◆ Selected text:
==============================
1.Introduction: Why is memory testing different?

Till now we have been looking into VLSI testing, only from the context where the circuit is composed of logic gates and flip-flops. However, memory blocks form a very important part of digital circuits but are not composed of logic gates and flip-flops. This necessitates different fault models and test techniques for memory blocks.

In memory technology, the capacity quadruples roughly every 3 years [1], which leads to decrease in memory price per bit (being stored). It is to be noted that increase in capacity does not lead to a proportional rise in area of a memory chip. In other words, high storage capacity is obtained by raise in density, which implies decrease in the size of circuit (capacitor) used to store a bit. Experiments with new materials having high dielectric constant like barium strontium titanate [2] are being done that facilitate greater capacitance to be maintained in the same physical space. Also, design and layout techniques like stacked capacitors are being tried to achieve higher density. Further, for faster access of the memory, various methods are being developed which includes fast page mode (FP), extended data output ( EDO ), synchronous DRAM (SDRAM), double data rate etc.
==============================
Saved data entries
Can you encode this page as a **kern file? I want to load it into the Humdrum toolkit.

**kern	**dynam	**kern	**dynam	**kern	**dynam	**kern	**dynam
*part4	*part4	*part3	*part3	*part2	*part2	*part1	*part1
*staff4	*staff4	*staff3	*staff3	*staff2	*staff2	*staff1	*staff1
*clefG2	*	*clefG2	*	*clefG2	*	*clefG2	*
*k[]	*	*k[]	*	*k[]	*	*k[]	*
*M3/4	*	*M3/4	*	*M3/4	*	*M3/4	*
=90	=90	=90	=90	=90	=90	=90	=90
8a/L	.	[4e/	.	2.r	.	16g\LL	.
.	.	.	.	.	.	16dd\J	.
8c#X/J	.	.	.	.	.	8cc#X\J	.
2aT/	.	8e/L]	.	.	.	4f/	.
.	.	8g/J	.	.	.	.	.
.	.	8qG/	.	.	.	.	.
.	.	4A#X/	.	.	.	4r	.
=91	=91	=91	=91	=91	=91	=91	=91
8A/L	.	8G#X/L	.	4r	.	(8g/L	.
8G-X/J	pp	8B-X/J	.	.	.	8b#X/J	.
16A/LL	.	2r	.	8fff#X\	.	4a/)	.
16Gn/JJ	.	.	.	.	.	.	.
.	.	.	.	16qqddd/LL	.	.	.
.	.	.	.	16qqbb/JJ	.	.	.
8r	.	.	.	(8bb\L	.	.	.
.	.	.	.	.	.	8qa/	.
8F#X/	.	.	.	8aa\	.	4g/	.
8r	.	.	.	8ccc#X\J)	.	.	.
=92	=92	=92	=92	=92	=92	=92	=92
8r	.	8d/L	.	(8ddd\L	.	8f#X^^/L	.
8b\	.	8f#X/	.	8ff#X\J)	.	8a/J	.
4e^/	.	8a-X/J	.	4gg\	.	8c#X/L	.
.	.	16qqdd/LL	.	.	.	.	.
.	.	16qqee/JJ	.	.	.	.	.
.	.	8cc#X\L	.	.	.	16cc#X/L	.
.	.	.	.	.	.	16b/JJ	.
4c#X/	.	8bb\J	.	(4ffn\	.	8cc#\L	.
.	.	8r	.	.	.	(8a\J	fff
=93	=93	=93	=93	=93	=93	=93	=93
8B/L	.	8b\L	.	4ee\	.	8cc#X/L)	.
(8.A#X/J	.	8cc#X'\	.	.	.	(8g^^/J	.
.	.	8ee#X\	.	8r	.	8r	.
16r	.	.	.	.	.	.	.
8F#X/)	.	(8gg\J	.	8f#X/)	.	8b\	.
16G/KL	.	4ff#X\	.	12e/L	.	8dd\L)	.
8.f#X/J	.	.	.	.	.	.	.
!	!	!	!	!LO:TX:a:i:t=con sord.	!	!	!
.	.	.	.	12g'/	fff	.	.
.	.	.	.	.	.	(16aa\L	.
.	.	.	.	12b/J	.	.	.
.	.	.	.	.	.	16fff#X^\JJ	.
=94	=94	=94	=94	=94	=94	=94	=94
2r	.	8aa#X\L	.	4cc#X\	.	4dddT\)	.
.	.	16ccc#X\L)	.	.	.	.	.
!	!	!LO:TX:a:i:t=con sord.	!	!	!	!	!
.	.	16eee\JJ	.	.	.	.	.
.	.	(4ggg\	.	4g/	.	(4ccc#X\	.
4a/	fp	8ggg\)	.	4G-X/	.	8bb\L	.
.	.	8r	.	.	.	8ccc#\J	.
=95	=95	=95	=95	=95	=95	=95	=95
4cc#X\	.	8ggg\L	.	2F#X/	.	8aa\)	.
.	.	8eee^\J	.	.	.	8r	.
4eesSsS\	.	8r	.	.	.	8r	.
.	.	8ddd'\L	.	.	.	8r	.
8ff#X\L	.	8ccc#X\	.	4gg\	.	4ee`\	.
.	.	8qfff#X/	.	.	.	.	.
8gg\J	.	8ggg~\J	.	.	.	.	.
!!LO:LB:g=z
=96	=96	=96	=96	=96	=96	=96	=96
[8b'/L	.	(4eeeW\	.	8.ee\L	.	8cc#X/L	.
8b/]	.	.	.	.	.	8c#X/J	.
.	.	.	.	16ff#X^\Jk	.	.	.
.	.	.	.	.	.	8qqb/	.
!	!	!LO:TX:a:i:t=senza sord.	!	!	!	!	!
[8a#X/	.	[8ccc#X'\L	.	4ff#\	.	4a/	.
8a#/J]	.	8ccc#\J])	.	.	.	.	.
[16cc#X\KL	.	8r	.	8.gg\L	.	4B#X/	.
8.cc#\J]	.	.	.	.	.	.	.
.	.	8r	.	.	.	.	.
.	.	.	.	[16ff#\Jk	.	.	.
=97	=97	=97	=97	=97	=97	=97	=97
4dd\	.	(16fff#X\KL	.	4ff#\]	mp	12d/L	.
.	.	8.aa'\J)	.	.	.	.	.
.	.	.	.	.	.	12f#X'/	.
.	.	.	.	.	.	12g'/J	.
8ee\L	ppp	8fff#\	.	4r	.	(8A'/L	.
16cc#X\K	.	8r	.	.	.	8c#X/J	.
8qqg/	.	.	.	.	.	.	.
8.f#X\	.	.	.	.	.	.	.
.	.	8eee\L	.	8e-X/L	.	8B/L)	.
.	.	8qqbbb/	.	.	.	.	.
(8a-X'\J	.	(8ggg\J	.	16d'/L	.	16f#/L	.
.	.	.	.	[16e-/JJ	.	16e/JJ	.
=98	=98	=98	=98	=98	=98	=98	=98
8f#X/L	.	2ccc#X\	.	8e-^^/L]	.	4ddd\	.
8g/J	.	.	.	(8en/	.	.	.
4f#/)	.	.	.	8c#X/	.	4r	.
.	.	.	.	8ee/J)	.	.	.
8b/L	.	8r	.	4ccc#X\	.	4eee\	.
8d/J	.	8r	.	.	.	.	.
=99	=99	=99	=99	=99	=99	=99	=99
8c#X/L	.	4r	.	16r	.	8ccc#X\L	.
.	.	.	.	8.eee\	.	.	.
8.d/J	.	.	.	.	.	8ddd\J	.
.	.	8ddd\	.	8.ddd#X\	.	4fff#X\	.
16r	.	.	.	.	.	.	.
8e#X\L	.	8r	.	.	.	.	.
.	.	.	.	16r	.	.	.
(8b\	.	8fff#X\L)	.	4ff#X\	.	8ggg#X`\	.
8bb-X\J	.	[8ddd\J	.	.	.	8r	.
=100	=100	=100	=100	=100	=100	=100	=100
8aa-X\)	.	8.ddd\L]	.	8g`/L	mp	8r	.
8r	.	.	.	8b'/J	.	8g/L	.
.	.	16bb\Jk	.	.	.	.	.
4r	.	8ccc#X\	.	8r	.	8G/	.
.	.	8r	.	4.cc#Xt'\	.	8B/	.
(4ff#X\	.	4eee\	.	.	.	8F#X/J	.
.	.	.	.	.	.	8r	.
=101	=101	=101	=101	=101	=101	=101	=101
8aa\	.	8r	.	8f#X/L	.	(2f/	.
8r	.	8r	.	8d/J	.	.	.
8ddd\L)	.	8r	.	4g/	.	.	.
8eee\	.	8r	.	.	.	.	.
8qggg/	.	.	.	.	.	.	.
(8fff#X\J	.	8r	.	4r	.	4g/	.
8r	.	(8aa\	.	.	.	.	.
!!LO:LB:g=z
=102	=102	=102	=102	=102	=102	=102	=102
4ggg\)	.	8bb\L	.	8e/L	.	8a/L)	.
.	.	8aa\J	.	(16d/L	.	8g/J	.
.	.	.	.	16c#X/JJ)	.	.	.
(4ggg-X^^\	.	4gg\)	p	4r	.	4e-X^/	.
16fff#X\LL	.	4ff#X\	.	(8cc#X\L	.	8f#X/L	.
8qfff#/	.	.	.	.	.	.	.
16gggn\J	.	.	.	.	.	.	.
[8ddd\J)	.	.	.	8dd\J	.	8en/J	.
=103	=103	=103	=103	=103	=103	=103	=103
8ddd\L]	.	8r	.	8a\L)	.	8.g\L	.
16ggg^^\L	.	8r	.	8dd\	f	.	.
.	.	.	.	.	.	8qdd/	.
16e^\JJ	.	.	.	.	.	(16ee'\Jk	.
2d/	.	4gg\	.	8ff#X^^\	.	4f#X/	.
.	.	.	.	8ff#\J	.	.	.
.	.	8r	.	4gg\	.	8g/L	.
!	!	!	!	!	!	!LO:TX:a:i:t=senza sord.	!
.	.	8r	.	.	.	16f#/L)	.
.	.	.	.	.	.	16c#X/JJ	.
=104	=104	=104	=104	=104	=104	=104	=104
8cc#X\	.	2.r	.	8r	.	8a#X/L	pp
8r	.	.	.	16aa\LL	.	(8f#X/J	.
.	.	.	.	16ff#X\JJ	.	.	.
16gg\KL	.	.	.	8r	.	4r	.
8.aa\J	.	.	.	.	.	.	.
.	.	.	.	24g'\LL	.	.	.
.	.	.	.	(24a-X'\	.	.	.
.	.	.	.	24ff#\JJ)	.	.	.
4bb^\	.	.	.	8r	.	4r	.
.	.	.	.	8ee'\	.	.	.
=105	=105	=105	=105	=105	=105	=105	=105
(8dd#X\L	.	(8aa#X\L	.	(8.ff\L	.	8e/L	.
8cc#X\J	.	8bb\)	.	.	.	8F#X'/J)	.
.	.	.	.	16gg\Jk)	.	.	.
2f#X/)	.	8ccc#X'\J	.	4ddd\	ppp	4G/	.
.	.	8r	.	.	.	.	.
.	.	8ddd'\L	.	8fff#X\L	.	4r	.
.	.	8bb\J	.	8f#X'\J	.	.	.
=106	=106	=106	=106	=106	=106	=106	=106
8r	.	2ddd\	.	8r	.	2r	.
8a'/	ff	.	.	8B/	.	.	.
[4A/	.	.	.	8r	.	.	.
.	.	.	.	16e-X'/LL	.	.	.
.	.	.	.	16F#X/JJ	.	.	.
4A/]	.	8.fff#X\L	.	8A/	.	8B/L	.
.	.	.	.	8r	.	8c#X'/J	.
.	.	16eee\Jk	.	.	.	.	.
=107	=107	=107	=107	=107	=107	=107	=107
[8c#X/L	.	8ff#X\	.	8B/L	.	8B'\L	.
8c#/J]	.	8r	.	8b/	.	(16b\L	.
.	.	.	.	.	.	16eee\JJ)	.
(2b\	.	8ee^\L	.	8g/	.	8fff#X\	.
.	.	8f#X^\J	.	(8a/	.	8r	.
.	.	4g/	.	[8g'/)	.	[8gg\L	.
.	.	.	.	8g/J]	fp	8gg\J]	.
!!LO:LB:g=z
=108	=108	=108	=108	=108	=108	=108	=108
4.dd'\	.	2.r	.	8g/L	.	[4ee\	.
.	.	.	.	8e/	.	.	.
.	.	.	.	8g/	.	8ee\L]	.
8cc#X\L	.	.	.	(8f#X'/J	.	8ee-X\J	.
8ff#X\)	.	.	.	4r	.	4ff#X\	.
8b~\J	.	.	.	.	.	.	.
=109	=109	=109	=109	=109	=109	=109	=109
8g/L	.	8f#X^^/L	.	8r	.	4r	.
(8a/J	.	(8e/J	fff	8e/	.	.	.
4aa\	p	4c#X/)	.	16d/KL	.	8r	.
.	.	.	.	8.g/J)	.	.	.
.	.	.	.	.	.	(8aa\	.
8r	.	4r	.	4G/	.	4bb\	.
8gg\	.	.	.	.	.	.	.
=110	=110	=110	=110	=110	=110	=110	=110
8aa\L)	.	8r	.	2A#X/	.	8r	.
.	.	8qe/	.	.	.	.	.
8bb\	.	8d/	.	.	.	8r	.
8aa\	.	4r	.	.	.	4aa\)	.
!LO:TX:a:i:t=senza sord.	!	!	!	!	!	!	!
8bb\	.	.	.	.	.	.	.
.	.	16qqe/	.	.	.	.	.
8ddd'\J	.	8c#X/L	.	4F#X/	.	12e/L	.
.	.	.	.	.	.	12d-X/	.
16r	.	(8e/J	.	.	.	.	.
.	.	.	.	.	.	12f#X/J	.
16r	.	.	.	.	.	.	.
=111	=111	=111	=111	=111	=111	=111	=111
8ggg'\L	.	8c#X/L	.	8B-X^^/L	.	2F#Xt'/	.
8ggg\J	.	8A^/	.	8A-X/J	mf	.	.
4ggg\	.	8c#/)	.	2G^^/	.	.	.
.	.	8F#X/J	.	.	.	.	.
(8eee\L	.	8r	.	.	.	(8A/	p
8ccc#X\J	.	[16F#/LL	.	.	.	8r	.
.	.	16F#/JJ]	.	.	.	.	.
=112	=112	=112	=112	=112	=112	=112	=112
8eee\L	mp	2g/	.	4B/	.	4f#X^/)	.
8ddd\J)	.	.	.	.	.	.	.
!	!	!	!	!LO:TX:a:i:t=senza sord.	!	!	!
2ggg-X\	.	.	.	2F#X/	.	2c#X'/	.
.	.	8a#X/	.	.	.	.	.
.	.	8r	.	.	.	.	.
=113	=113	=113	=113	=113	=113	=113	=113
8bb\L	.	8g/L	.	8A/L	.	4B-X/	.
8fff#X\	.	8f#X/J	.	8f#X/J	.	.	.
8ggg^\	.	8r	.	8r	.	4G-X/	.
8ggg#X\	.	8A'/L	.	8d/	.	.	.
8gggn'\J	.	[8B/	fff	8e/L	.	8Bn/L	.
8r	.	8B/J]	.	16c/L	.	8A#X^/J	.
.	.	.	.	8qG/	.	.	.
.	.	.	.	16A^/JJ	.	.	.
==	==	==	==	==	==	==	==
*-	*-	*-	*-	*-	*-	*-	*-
==============================
Please return the introduction on memory testing from above, word for word and in full.

◆ Answer space:
1.Introduction: Why is memory testing different?

Till now we have been looking into VLSI testing, only from the context where the circuit is composed of logic gates and flip-flops. However, memory blocks form a very important part of digital circuits but are not composed of logic gates and flip-flops. This necessitates different fault models and test techniques for memory blocks.

In memory technology, the capacity quadruples roughly every 3 years [1], which leads to decrease in memory price per bit (being stored). It is to be noted that increase in capacity does not lead to a proportional rise in area of a memory chip. In other words, high storage capacity is obtained by raise in density, which implies decrease in the size of circuit (capacitor) used to store a bit. Experiments with new materials having high dielectric constant like barium strontium titanate [2] are being done that facilitate greater capacitance to be maintained in the same physical space. Also, design and layout techniques like stacked capacitors are being tried to achieve higher density. Further, for faster access of the memory, various methods are being developed which includes fast page mode (FP), extended data output ( EDO ), synchronous DRAM (SDRAM), double data rate etc.